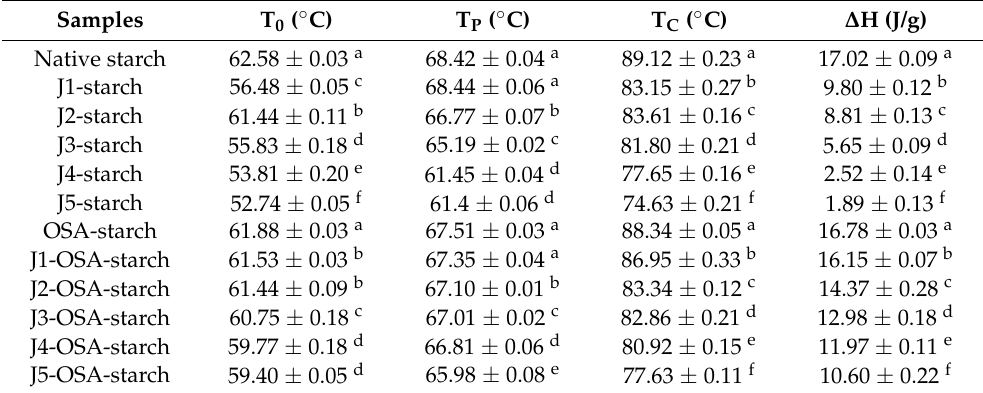
Table 3. DSC analysis of the native and treated corn starch samples.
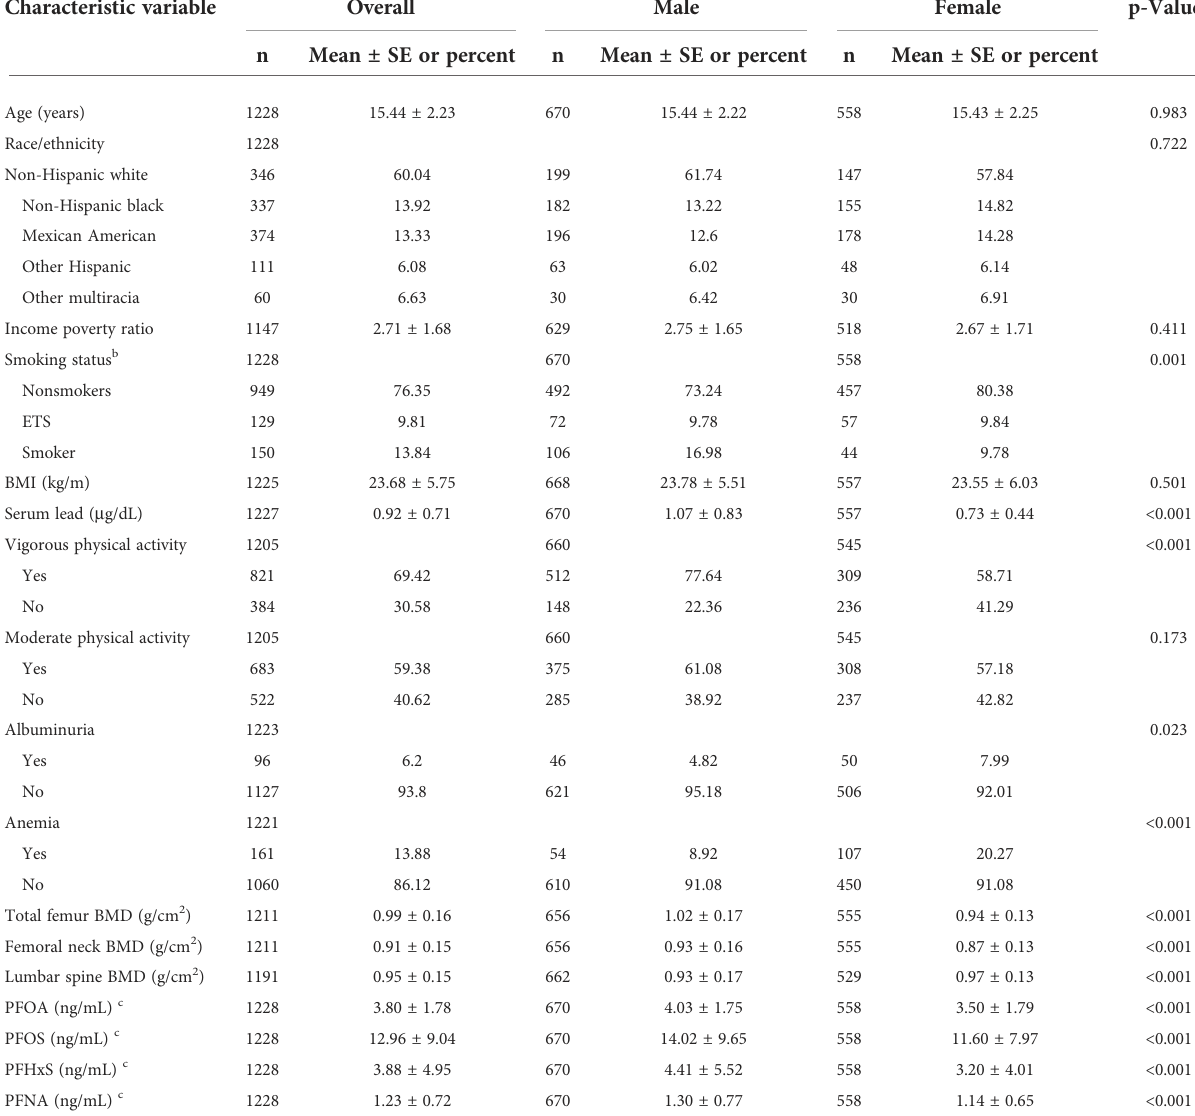
TABLE 1 Characteristics of the study population, overall and by sex, NHANES 2005-2010. Characteristic variable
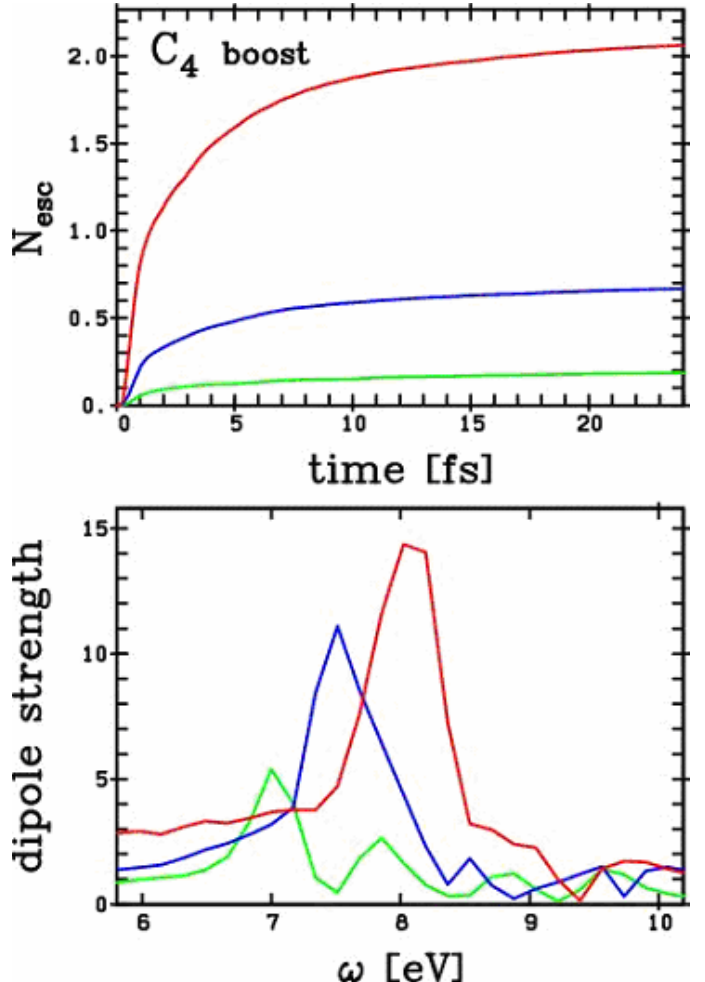
Figure 3 : Optical response (lower panel) and ionisation (upper panel) of a C various strengths of excitation. The initial boost placed the following amounts of energy into the cluster: green = 0.3 Ry, blue = 1.3 Ry, and red = 5.1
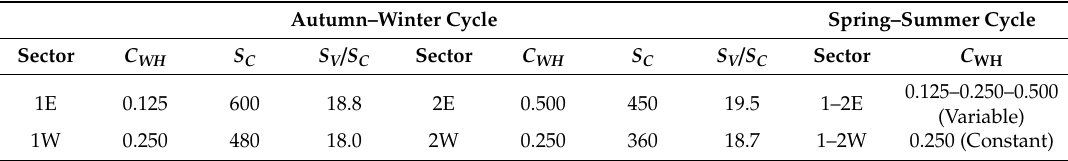
Table 1. Characteristics of sectors east (E) and west (W) of the two experimental greenhouses and di ff erent whitening concentration C WH (kg L − 1 ) applied in both crop cycles. Surface area of cultivated soil S C (m 2 ) and total ventilation surface area S V / S C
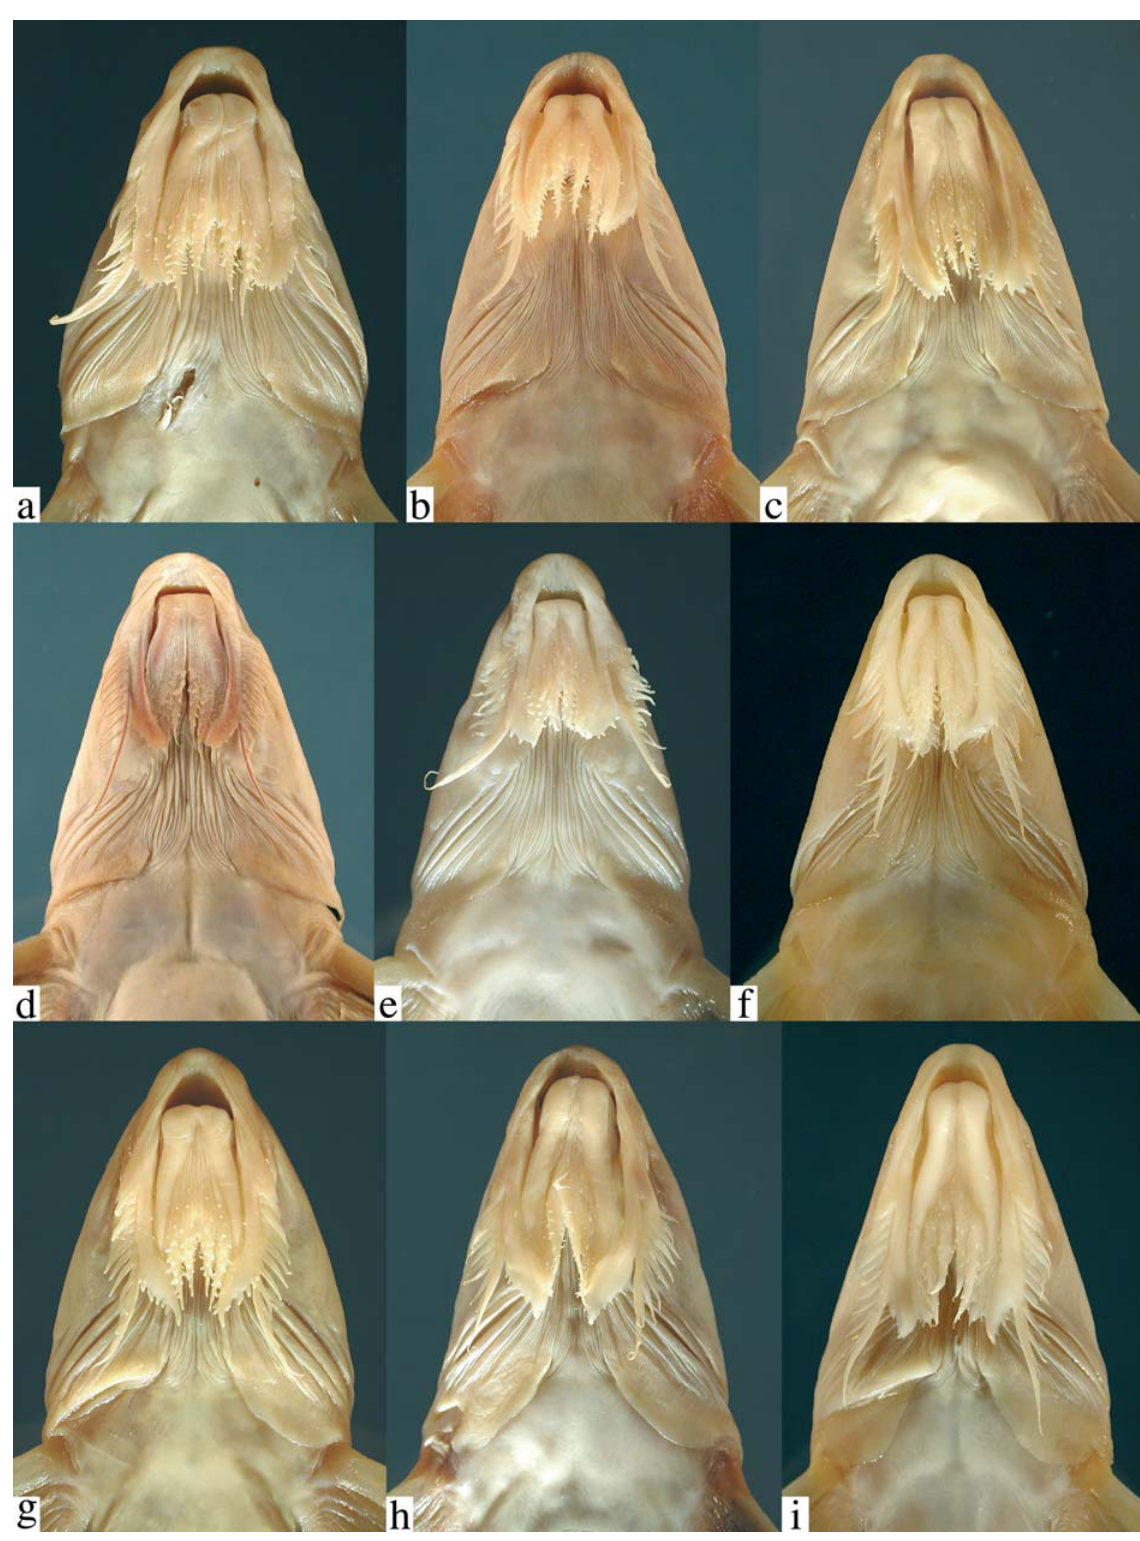
Fig. 5. Ventral views of heads in Leptodoras . a. L. linnelli , MBUCV-V 16602 (SL 157 mm). b. L. nelsoni , MBUCV-V 14769 (SL 135.8 mm). c. L. rogersae , USNM 226307 (SL 180 mm). d. L. acipenserinus , FMNH 92385 (SL 155 mm). e. L. acipenserinus , FMNH 97140 (SL 113.3 mm). f. L. acipenserinus , ANSP 178467 (SL 107.9 mm). g. L. cataniai , ANSP 161532 (SL 142.6 mm). h. L. cf. cataniai Amazon form, ANSP 180925 (SL 194 mm). i. L. cf. cataniai Nanay form, ANSP 178438 (SL 164.2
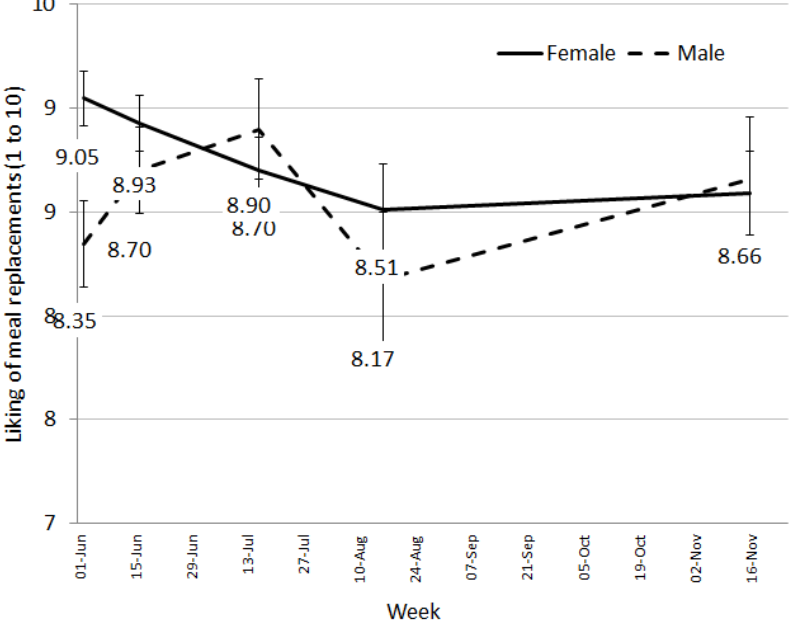
Figure 4. Adjusted means for liking presented by sex and week.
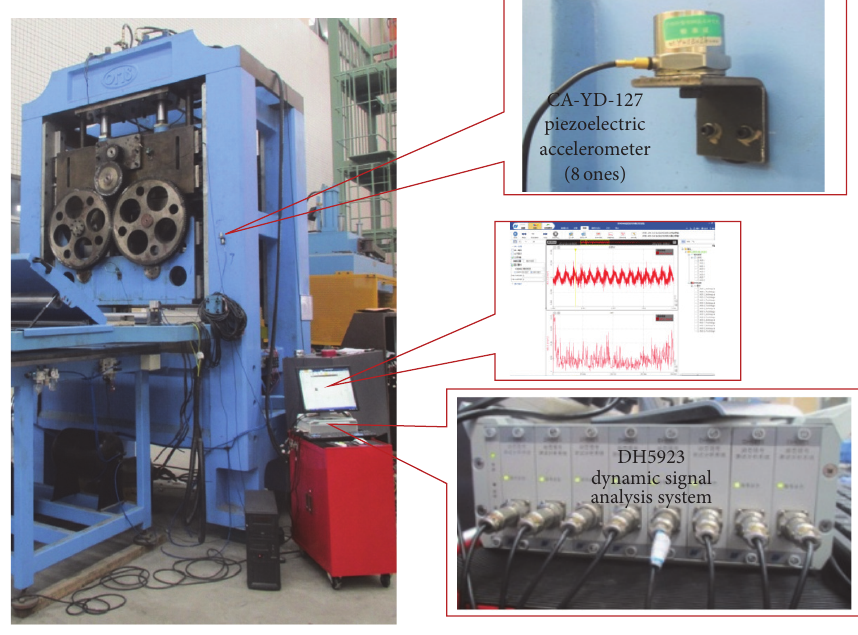
Figure 12: Experimental measurements of the acceleration of main components.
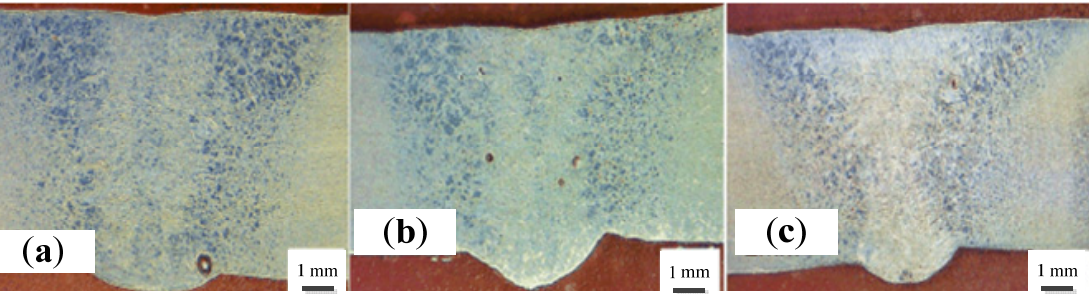
Figure 9. The cross-section morphology under different laser defocus: ( a ) − 2 mm, ( b ) 0 mm, ( c ) 2 mm.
##############################
YOUR TASK: The copy must match each record exactly, apart from the images, which stay out.

EXERCISE ANSWER:
Table 3. DSC analysis of the native and treated corn starch samples.
TABLE 1 Characteristics of the study population, overall and by sex, NHANES 2005-2010. Characteristic variable
Figure 3 : Optical response (lower panel) and ionisation (upper panel) of a C various strengths of excitation. The initial boost placed the following amounts of energy into the cluster: green = 0.3 Ry, blue = 1.3 Ry, and red = 5.1
Table 1. Characteristics of sectors east (E) and west (W) of the two experimental greenhouses and di ff erent whitening concentration C WH (kg L − 1 ) applied in both crop cycles. Surface area of cultivated soil S C (m 2 ) and total ventilation surface area S V / S C
Fig. 5. Ventral views of heads in Leptodoras . a. L. linnelli , MBUCV-V 16602 (SL 157 mm). b. L. nelsoni , MBUCV-V 14769 (SL 135.8 mm). c. L. rogersae , USNM 226307 (SL 180 mm). d. L. acipenserinus , FMNH 92385 (SL 155 mm). e. L. acipenserinus , FMNH 97140 (SL 113.3 mm). f. L. acipenserinus , ANSP 178467 (SL 107.9 mm). g. L. cataniai , ANSP 161532 (SL 142.6 mm). h. L. cf. cataniai Amazon form, ANSP 180925 (SL 194 mm). i. L. cf. cataniai Nanay form, ANSP 178438 (SL 164.2
Figure 4. Adjusted means for liking presented by sex and week.
Figure 12: Experimental measurements of the acceleration of main components.
Figure 9. The cross-section morphology under different laser defocus: ( a ) − 2 mm, ( b ) 0 mm, ( c ) 2 mm.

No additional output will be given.